# White's Tree Frog or Pacman Frog.



## MAB90 (Dec 27, 2010)

Hello, this is my first post in this section and im sorry if my next question is constantly brought up in here, but...

Im thinking of getting myself a first frog, but have only started doing abit research about them so i only know the basics. 
Just wondering out of the two ive named which is the better to start with, regarding special requirements, size of housing, foods etc.

Any information would be appreciated!


----------



## RhianB87 (Oct 25, 2009)

MAB90 said:


> Hello, this is my first post in this section and im sorry if my next question is constantly brought up in here, but...
> 
> Im thinking of getting myself a first frog, but have only started doing abit research about them so i only know the basics.
> Just wondering out of the two ive named which is the better to start with, regarding special requirements, size of housing, foods etc.
> ...


 
I only keep horned frogs but I will admit they are bloody boring!!! I would prefer whites over these anyday due to their activity levels.


----------



## Ron Magpie (Oct 11, 2009)

Yeah. depends what you want: Horned frogs ('pacmans') are impressive, but just sit there most of the time, while White's are much more active- but mainly at night.

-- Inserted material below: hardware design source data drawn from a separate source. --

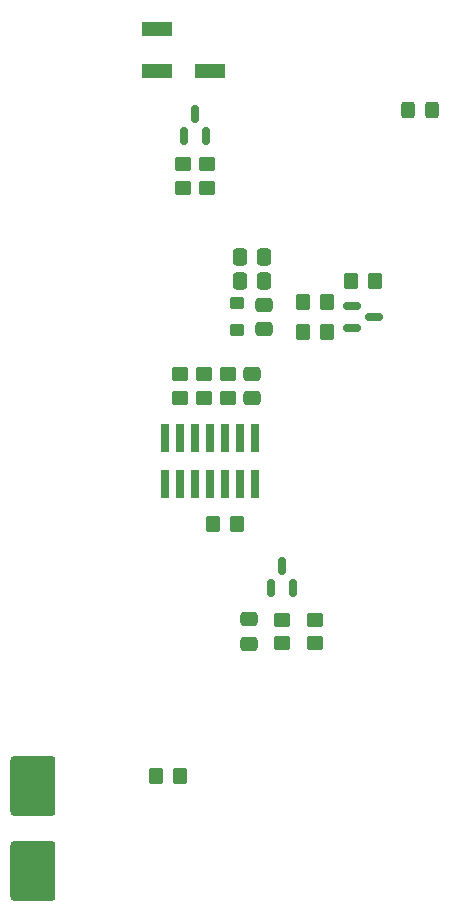
<source format=gtp>
G04 #@! TF.GenerationSoftware,KiCad,Pcbnew,(7.0.0)*
G04 #@! TF.CreationDate,2023-02-19T07:45:38+03:00*
G04 #@! TF.ProjectId,pcb-heater,7063622d-6865-4617-9465-722e6b696361,rev?*
G04 #@! TF.SameCoordinates,Original*
G04 #@! TF.FileFunction,Paste,Top*
G04 #@! TF.FilePolarity,Positive*
%FSLAX46Y46*%
G04 Gerber Fmt 4.6, Leading zero omitted, Abs format (unit mm)*
G04 Created by KiCad (PCBNEW (7.0.0)) date 2023-02-19 07:45:38*
%MOMM*%
%LPD*%
G01*
G04 APERTURE LIST*
G04 Aperture macros list*
%AMRoundRect*
0 Rectangle with rounded corners*
0 $1 Rounding radius*
0 $2 $3 $4 $5 $6 $7 $8 $9 X,Y pos of 4 corners*
0 Add a 4 corners polygon primitive as box body*
4,1,4,$2,$3,$4,$5,$6,$7,$8,$9,$2,$3,0*
0 Add four circle primitives for the rounded corners*
1,1,$1+$1,$2,$3*
1,1,$1+$1,$4,$5*
1,1,$1+$1,$6,$7*
1,1,$1+$1,$8,$9*
0 Add four rect primitives between the rounded corners*
20,1,$1+$1,$2,$3,$4,$5,0*
20,1,$1+$1,$4,$5,$6,$7,0*
20,1,$1+$1,$6,$7,$8,$9,0*
20,1,$1+$1,$8,$9,$2,$3,0*%
G04 Aperture macros list end*
%ADD10RoundRect,0.250000X-0.450000X0.350000X-0.450000X-0.350000X0.450000X-0.350000X0.450000X0.350000X0*%
%ADD11RoundRect,0.250000X0.450000X-0.350000X0.450000X0.350000X-0.450000X0.350000X-0.450000X-0.350000X0*%
%ADD12RoundRect,0.250000X0.475000X-0.337500X0.475000X0.337500X-0.475000X0.337500X-0.475000X-0.337500X0*%
%ADD13RoundRect,0.250000X-0.475000X0.337500X-0.475000X-0.337500X0.475000X-0.337500X0.475000X0.337500X0*%
%ADD14RoundRect,0.250000X0.350000X0.450000X-0.350000X0.450000X-0.350000X-0.450000X0.350000X-0.450000X0*%
%ADD15RoundRect,0.250000X-0.350000X-0.450000X0.350000X-0.450000X0.350000X0.450000X-0.350000X0.450000X0*%
%ADD16RoundRect,0.150000X0.150000X-0.587500X0.150000X0.587500X-0.150000X0.587500X-0.150000X-0.587500X0*%
%ADD17RoundRect,0.250000X-0.337500X-0.475000X0.337500X-0.475000X0.337500X0.475000X-0.337500X0.475000X0*%
%ADD18R,0.740000X2.400000*%
%ADD19RoundRect,0.150000X-0.587500X-0.150000X0.587500X-0.150000X0.587500X0.150000X-0.587500X0.150000X0*%
%ADD20RoundRect,0.250000X-0.350000X0.275000X-0.350000X-0.275000X0.350000X-0.275000X0.350000X0.275000X0*%
%ADD21RoundRect,0.250000X-0.325000X-0.450000X0.325000X-0.450000X0.325000X0.450000X-0.325000X0.450000X0*%
%ADD22RoundRect,0.304800X1.600200X-2.235200X1.600200X2.235200X-1.600200X2.235200X-1.600200X-2.235200X0*%
%ADD23R,2.500000X1.200000*%
G04 APERTURE END LIST*
D10*
X133858000Y-82820000D03*
X133858000Y-84820000D03*
D11*
X140462000Y-105600750D03*
X140462000Y-103600750D03*
D12*
X137668000Y-105638250D03*
X137668000Y-103563250D03*
D13*
X137922000Y-82782500D03*
X137922000Y-84857500D03*
D14*
X136636000Y-95504000D03*
X134636000Y-95504000D03*
D15*
X146320000Y-74930000D03*
X148320000Y-74930000D03*
D16*
X132146000Y-62659500D03*
X134046000Y-62659500D03*
X133096000Y-60784500D03*
D10*
X135890000Y-82820000D03*
X135890000Y-84820000D03*
D12*
X138938000Y-79015500D03*
X138938000Y-76940500D03*
D17*
X136884500Y-74930000D03*
X138959500Y-74930000D03*
D18*
X130555999Y-92119999D03*
X130555999Y-88219999D03*
X131825999Y-92119999D03*
X131825999Y-88219999D03*
X133095999Y-92119999D03*
X133095999Y-88219999D03*
X134365999Y-92119999D03*
X134365999Y-88219999D03*
X135635999Y-92119999D03*
X135635999Y-88219999D03*
X136905999Y-92119999D03*
X136905999Y-88219999D03*
X138175999Y-92119999D03*
X138175999Y-88219999D03*
D11*
X134112000Y-67039999D03*
X134112000Y-65039999D03*
D17*
X136884500Y-72898000D03*
X138959500Y-72898000D03*
D19*
X146382500Y-77028000D03*
X146382500Y-78928000D03*
X148257500Y-77978000D03*
D20*
X136652000Y-76828000D03*
X136652000Y-79128000D03*
D21*
X151121000Y-60452000D03*
X153171000Y-60452000D03*
D10*
X131826000Y-82820000D03*
X131826000Y-84820000D03*
D16*
X139512000Y-100966250D03*
X141412000Y-100966250D03*
X140462000Y-99091250D03*
D10*
X143256000Y-103600750D03*
X143256000Y-105600750D03*
D14*
X144256000Y-76708000D03*
X142256000Y-76708000D03*
D22*
X119380000Y-124895000D03*
X119380000Y-117675000D03*
D15*
X142256000Y-79248000D03*
X144256000Y-79248000D03*
D23*
X129829999Y-53621999D03*
X129829999Y-57121999D03*
X134329999Y-57121999D03*
D15*
X129810000Y-116840000D03*
X131810000Y-116840000D03*
D10*
X132080000Y-65039999D03*
X132080000Y-67039999D03*
M02*

</source>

Check this out: http://www.reptileforums.co.uk/forums/amphibians/529374-best-beginner-frog-species.html




And welcome to the section, BTW!:welcome:


----------



## Morgan Freeman (Jan 14, 2009)

White's by a country mile.


----------



## obrowell (Jan 8, 2010)

I agree with Morg 100%! no contest ... Whites all the way!


----------



## TIMOTHY AND MATILDA (Oct 31, 2008)

both :flrt::flrt::flrt::flrt::flrt:


----------



## MAB90 (Dec 27, 2010)

Thanks for the replys guys, im headed more towards the White's as i think they have abit more character 

Would an Exo Terra 30x30x45 arboreal be good enough for one White's or would i need the next arboreal tank size up?

I have pretty much everything else apart from a tank, calcium powder and the distilled water.


----------



## Morgan Freeman (Jan 14, 2009)

Definitely not. a 45 x 45 x 60 minimum.


----------



## MAB90 (Dec 27, 2010)

I shall order one of those then, if plans go ahead ill have pictures up of the setup which i plan on making before i purschase the frog. Going for a semi aquatic setup, thanks for the advice.


----------